## Extrait à lire
Selon les résultats d’une récente étude américaine, l’utilisation d’alertes par les personnes enseignantes pour signaler des comportements à risque chez les étudiantes et étudiants pourrait réduire les abandons.

Ces conclusions sont tirées d’une étude ayant comparé les résultats scolaires ainsi que les taux d’abandon d’étudiantes et d’étudiants selon l’utilisation ou non d’un système d’alerte par le personnel enseignant.

Des alertes comme stratégie préventive

Les établissements d’enseignement américains sont nombreux à avoir adopté des systèmes permettant aux personnes enseignantes de signaler les étudiantes et les étudiants présentant des risques d’obtenir des résultats insuffisants ou d’abonner à un cours.

L’instauration de ces systèmes d’alerte vise à offrir du soutien ciblé aux étudiantes et étudiants jugés à risque d’abandon, mais également à susciter des interactions positives entre les personnes qui étudient et différents membres du personnel qui les soutiennent à la suite des signalements.

L’équipe de recherche mobilise différents modèles théoriques pour justifier la pertinence des systèmes d’alerte :

  • le modèle de Tinto (1993) qui souligne le rôle critique des interactions formelles et informelles avec le personnel enseignant et professionnel.
  • les travaux de Hoffman (2014) qui mettent l’accent sur l’importance des interactions positives entre le personnes étudiantes et enseignantes, tant pour améliorer les résultats scolaires que pour favoriser l’intégration académique.
  • Le concept de « momentum académique » (Attewell, Heil, et Reisel, 2012 ; Martin et al., 2013 ; Wang, 2017) qui repose sur l’idée que des facteurs internes (ex. motivation, compétences étudiantes) et externes (ex. soutien institutionnel ou familial) présents au début du parcours d’études peuvent en renforcer, en ralentir ou en détourner la progression.

Une comparaison de l’utilisation ou de la non-utilisation d’alertes

L’étude a été menée dans une université américaine utilisant depuis une dizaine d’années un système informatisé d’alerte dont l’utilisation par le personnel enseignant est optionnelle.

## Données extraites
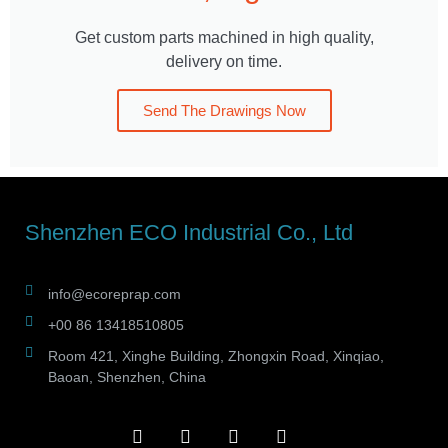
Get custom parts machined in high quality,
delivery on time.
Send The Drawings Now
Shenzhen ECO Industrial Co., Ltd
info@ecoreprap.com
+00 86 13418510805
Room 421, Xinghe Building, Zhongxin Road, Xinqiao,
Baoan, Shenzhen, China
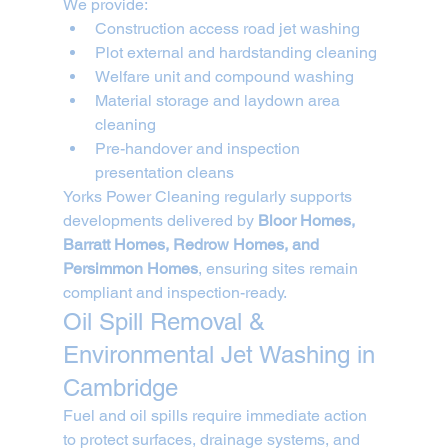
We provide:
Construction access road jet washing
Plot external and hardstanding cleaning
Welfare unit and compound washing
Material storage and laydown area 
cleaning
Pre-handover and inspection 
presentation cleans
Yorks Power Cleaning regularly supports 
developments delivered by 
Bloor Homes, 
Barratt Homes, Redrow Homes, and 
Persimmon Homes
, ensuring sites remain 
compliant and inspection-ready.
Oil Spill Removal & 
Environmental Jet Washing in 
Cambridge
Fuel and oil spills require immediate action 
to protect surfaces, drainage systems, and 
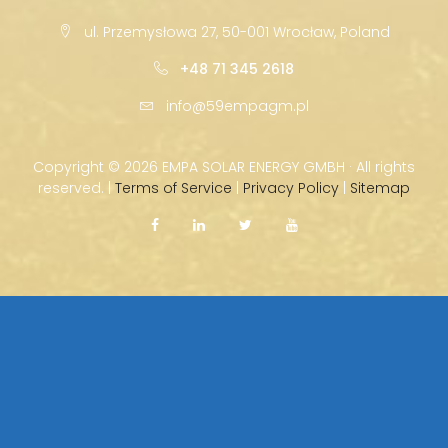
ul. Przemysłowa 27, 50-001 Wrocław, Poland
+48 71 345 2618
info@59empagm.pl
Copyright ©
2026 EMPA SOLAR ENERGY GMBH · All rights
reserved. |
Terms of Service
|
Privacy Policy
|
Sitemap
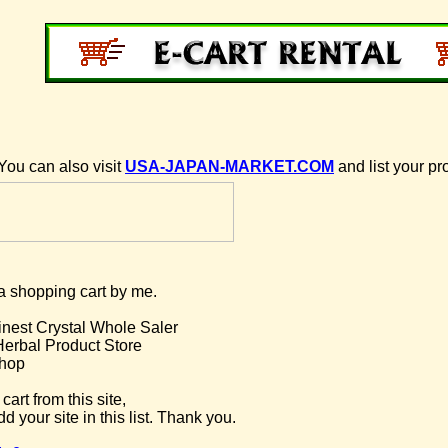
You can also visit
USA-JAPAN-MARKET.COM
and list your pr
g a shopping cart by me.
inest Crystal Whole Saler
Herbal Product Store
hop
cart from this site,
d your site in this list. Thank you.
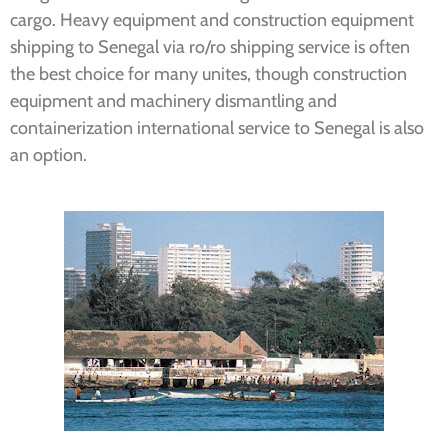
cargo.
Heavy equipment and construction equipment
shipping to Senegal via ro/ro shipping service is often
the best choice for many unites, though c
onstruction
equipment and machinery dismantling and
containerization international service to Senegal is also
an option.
==
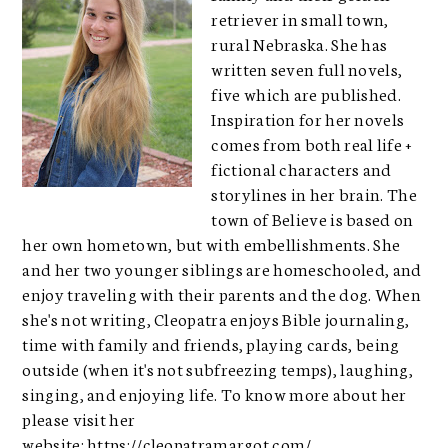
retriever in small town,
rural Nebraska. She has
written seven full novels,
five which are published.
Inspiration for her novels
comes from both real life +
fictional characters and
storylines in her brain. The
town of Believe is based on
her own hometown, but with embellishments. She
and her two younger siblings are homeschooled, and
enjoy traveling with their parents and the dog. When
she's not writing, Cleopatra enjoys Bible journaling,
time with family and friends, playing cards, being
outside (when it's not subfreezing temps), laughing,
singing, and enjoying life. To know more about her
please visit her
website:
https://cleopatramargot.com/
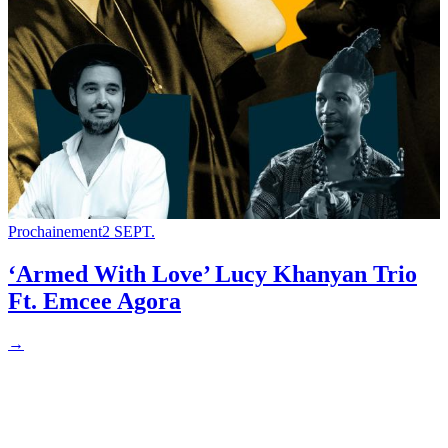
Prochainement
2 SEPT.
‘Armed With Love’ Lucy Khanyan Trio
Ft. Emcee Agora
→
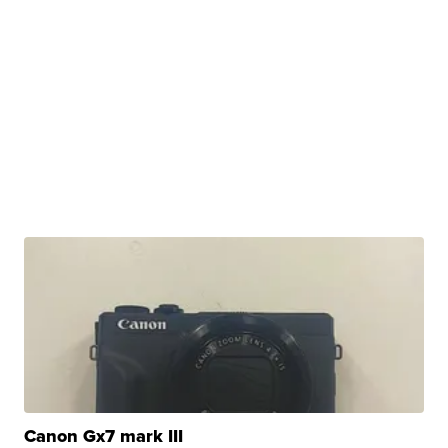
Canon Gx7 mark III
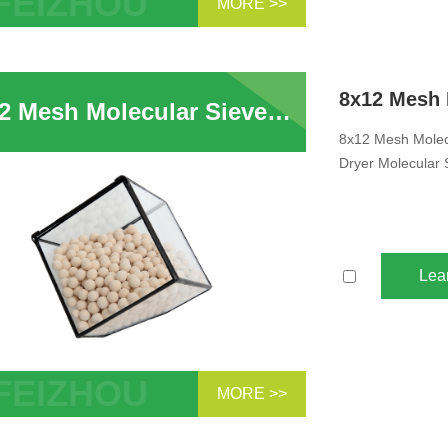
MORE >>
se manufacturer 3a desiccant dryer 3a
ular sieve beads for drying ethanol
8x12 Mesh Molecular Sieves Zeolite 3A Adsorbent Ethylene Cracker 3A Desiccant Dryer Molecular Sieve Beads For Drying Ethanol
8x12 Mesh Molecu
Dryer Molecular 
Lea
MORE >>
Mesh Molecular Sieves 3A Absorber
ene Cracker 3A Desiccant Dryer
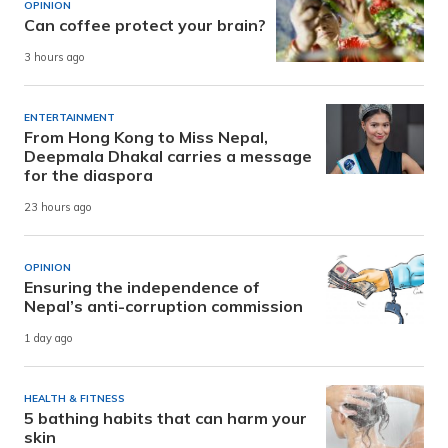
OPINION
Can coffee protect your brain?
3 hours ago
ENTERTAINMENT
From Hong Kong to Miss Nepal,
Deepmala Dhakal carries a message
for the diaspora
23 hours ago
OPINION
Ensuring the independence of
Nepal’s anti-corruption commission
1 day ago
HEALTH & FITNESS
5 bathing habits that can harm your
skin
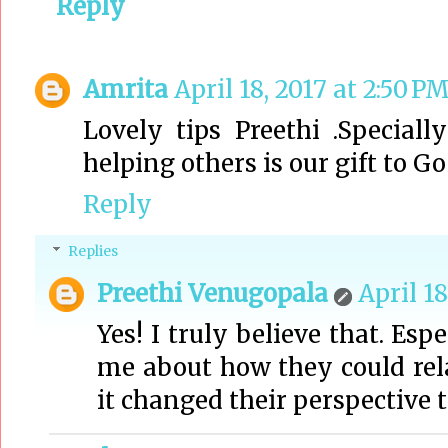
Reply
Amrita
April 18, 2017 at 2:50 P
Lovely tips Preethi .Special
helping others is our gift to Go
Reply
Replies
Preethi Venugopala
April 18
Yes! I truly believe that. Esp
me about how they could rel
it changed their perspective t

## Tâches à réaliser
A: Reformulez sous forme de liste le paragraphe de l'extrait sur les systèmes d'alerte qui commence par « L'instauration de ces systèmes d'alerte », en conservant ses faits principaux.
B: Traduisez en anglais la phrase suivante de l'extrait sur les systèmes d'alerte : « L'étude a été menée dans une université américaine utilisant depuis une dizaine d'années un système informatisé d'alerte dont l'utilisation par le personnel enseignant est optionnelle. »
C: Recopiez fidèlement le passage de l'extrait sur les systèmes d'alerte qui commence par « L’étude a été » et se poursuit jusqu'à « enseignant est optionnelle. ».
Les enregistrements n'interviennent en rien ici.

## Réponses dans l'ordre
A:
Les systèmes d'alerte visent à :
- offrir un soutien ciblé aux étudiantes et étudiants jugés à risque d'abandon ;
- susciter des interactions positives entre ces personnes et les membres du personnel qui les soutiennent à la suite des signalements.

B: The study was conducted at an American university that has been using, for about ten years, a computerized alert system whose use by teaching staff is optional.

C:
L’étude a été menée dans une université américaine utilisant depuis une dizaine d’années un système informatisé d’alerte dont l’utilisation par le personnel enseignant est optionnelle.